Daha yakın bir örnek, Hayfa ile Gazze’yi bile değil, Batı Yaka’yı karşılaştırın, hani Hayfa’daki İslam izleri?
Bir zamanlar en zayıf fiziki istila boyutu yaşayan Mısır’ın hâli de ortada…
Kısmî İstila İstilacıların Tercihi mi?
Tam bir fizikî istilayı gerçekleştirebilecek hiçbir istilacı güç, kısmi bir fiziki istila veya kültürel istila ile yetinmez.
İstilacı gücü kısmi istilaya veya kültürel istila ile yetinme durumunda bırakan tam fiziki istilanın onun için mümkün ya da kârlı olmamasıdır. İngilizler ve Fransızlar, I. Dünya Savaşı’ndan sonra İslam dünyasını isteyerek terk etmediler.
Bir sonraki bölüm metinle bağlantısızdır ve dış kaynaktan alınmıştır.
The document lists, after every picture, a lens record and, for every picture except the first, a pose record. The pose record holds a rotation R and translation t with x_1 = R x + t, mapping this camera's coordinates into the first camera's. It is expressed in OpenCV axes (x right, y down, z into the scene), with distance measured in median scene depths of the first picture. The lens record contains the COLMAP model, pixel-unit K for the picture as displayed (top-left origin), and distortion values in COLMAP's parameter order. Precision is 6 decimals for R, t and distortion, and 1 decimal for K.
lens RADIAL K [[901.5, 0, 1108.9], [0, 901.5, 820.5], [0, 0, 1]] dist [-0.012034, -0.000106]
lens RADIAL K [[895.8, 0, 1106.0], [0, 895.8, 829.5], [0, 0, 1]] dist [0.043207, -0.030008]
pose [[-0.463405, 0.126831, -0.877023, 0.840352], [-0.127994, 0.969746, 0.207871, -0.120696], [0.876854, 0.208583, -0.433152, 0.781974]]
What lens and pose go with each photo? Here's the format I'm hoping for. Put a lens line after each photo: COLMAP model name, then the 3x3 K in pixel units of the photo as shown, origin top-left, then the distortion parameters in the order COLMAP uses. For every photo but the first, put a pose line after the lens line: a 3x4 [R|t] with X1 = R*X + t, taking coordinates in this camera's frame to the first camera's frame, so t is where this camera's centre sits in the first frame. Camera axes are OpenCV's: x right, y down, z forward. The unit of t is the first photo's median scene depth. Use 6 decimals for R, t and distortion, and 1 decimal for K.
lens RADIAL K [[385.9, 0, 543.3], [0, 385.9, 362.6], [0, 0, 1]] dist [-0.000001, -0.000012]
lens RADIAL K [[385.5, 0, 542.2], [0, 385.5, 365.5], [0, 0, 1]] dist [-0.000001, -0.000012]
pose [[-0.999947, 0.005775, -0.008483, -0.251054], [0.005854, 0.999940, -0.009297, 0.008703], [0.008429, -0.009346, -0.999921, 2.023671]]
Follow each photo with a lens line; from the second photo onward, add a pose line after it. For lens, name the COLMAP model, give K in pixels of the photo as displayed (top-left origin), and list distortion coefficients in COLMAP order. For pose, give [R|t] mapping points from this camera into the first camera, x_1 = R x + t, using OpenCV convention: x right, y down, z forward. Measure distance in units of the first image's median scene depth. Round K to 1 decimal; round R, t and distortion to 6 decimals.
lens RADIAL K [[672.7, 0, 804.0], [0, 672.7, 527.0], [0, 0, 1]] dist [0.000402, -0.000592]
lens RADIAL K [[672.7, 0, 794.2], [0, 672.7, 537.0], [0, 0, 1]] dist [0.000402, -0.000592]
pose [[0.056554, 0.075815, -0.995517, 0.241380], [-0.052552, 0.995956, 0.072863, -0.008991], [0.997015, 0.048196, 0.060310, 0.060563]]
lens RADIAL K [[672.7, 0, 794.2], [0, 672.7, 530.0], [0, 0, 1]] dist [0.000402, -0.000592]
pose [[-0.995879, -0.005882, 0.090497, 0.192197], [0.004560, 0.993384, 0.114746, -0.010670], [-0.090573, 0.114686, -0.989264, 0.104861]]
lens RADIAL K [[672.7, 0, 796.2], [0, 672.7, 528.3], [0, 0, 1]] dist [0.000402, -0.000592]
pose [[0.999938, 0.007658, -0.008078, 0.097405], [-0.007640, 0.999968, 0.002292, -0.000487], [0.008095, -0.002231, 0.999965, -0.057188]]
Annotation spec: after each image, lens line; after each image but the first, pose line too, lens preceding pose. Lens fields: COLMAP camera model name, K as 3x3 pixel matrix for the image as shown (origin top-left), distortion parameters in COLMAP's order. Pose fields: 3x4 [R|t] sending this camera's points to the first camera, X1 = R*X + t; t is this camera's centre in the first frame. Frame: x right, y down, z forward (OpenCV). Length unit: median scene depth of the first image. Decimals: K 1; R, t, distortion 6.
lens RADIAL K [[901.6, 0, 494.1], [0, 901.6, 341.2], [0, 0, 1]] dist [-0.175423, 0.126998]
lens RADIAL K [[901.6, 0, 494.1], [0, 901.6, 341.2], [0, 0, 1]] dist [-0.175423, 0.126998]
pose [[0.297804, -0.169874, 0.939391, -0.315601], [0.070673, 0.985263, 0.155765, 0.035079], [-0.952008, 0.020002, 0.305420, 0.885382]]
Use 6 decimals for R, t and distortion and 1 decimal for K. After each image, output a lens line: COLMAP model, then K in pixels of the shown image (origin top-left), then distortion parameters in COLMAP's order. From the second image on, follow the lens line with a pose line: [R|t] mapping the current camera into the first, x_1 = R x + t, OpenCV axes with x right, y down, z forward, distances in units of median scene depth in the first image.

Batı, II. Dünya Savaşı’nda iç savaşında kendisini tüketince onların direnen İslam dünyası karşısında istilayı sürdürme imkânları kalmadı.
Bugün de onların yerini alan ABD ve uzantısı siyonist işgal rejimi, İslam dünyasındaki hangi noktayı tam bir fiziki istila ile istila edip elinde tutabileceğine inanırsa hiç tereddütsüz istila eder.
Sonuç olarak, hiçbir istila, tam fizikî istila kadar tahrip edici değildir. Aklı başında hiçbir Müslüman, tam bir fizikî istilanın kısmî istilalardan daha tercih edilir olduğunu öne süremez. Bunun yolunu açmak için uğraşamaz.